Rire dans le public. Dans la foulée, le délégué général du Festival de Cannes soupire : «Franchement, on en a un peu marre de ce questionnement permanent pour juger la légitimité de tel ou tel personnage». Et il évoque la faute commise par l’acteur : avoir proclamé son amitié pour Jean-Marie Le Pen, il y a 20 ans. Une provocation que Frémaux est loin d’approuver. Au contraire. Mais il va mettre cette bêtise en perspective. En retraçant la carrière de cette figure du cinéma qui vient de fêter ses 83 ans. 

«On lui a reproché d’être macho, raciste, fasciste… Mais peut-on être homophobe quand on a eu comme mentor Visconti ? Peut-on être antisémite quand on a joué et produit Monsieur Klein ? Peut-on être fasciste quand on a travaillé avec Losey et Cavalier ?»

Non, répond tranquillement le patron de l’Institut Lumière en soulignant que Delon n’est rien de tout ça.
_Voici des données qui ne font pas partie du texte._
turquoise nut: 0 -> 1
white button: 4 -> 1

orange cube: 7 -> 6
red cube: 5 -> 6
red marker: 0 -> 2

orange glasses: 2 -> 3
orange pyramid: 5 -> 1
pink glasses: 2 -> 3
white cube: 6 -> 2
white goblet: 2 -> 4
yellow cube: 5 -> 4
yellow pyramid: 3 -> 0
Si ce n’est un vieux gaulliste qui ne s’est jamais laissé impressionner par les donneurs de leçons. 

«Voilà pourquoi on a décidé de ne pas se laisser faire». Et il ajoute que sa décision a été largement soutenue par les professionnels, la critique, les médias… «y compris Libération». 

Puis il se reprend pour être bien compris : «Je ne suis évidemment pas toujours d’accord avec lui mais il est quand même un des rares acteurs Français à avoir une telle aura dans le monde. Et puis, je dois vous avouer que Delon sur le tapis rouge sur la musique du Clan des Siciliens, ça avait une certaine allure quand même». 
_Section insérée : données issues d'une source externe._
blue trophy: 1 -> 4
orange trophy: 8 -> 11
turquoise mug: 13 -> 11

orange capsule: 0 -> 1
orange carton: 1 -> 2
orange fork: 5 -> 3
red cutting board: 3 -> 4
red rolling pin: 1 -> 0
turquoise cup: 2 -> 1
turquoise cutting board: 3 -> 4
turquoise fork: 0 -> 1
D’un geste, Thierry Frémaux convoque l’obscurité. Sur l’écran, apparait la star. 20 ans à peine. Regard bleu, torse nu, carrure athlétique, un air sauvage. Plein Soleil !  Et les images s’enchainent. Rocco et ses frères, Soleil rouge… Face à des stars, Gabin et Belmondo, Burt Lancaster, Anthony Quinn ou Charles Bronson, il en impose. Des femmes aussi, les plus plus belles, les plus célèbres. Romy Schneider évidemment et tant d’autres, Léa Massari, Brigitte Bardot, Shirley MacLaine, Claudia Cardinale…Courte séquence enfin, on le voit répondre à une question d’un journaliste sur sa célébrité avec une humilité surprenante. Des mots justes, simples, sincères. 

Beau moment avec un final très drôle sur un Delon dans le pole de César qui explique qu’il ne doit rien à personne. Pour conclure d’un air crapule : «D’ailleurs le César du meilleur empereur a été décerné à moi, César». Et de proclamer, en saluant de la main droite - il faut le priser - à la romaine :  «Avé…. Moi !». 
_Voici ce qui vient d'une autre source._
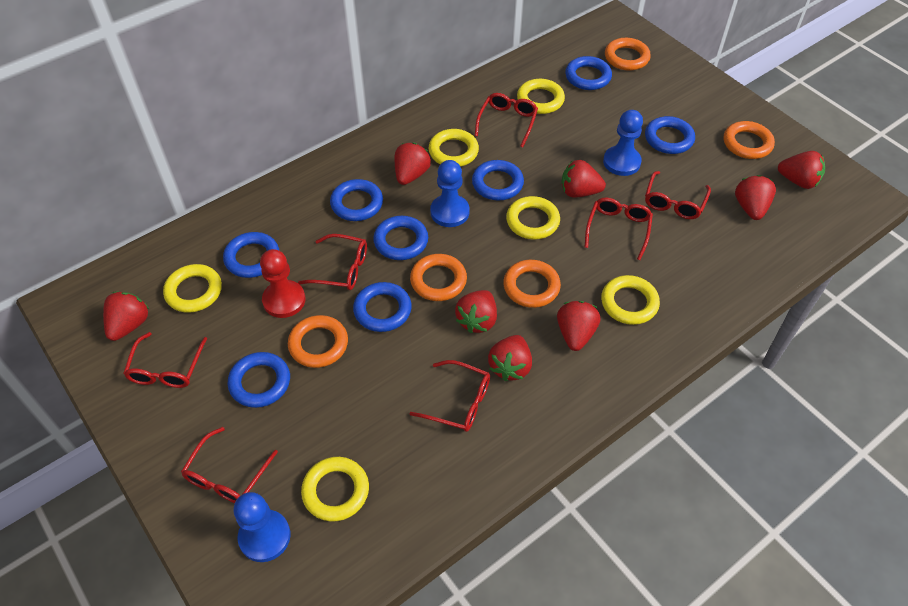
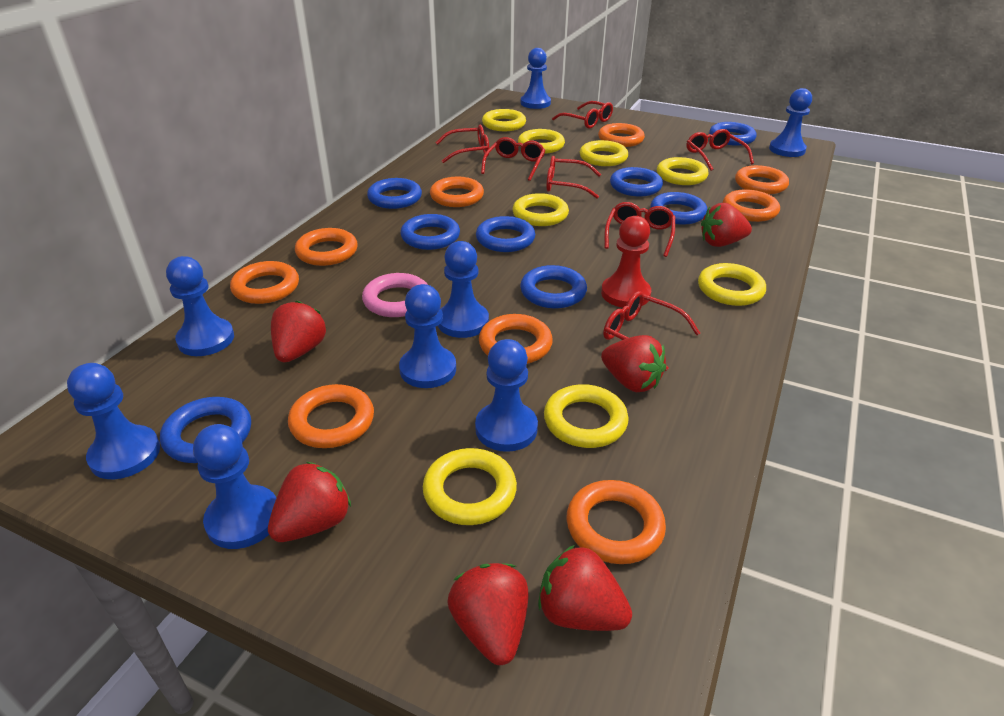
blue pawn: 3 -> 8
orange ring: 5 -> 9
pink ring: 0 -> 1
red strawberry: 8 -> 6
yellow ring: 6 -> 8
Ovation dans la salle. Lumière. Frémaux apparait pour souligner simplement : «Quand on voit ces images, nous avons tous l’impression d’avoir passé une partie de notre vie avec lui».

Tout est dit. Et bien dit. Quelques mots encore pour présenter le film de Jean-Pierre Melville qui colle parfaitement à ce sacré Delon. «Solitude» et «fatalité». Avant de citer Râmakrishna, qui en une phrase, introduit ce beau film tourné à l’aube des années 70 : «Quand des hommes, même s’ils l’ignorent, doivent se retrouver un jour, tout peut arriver à chacun d’entre eux et ils peuvent suivre des chemins divergents. Au jour dit, inéluctablement, ils seront réunis dans le cercle rouge». 

Un superbe cercle rouge que Thierry Frémaux a su, mardi soir, dessiner avec finesse mais d’une main ferme. Pour mettre en lumière, à travers la belle figure d’Alain Delon, toute la magie du cinéma.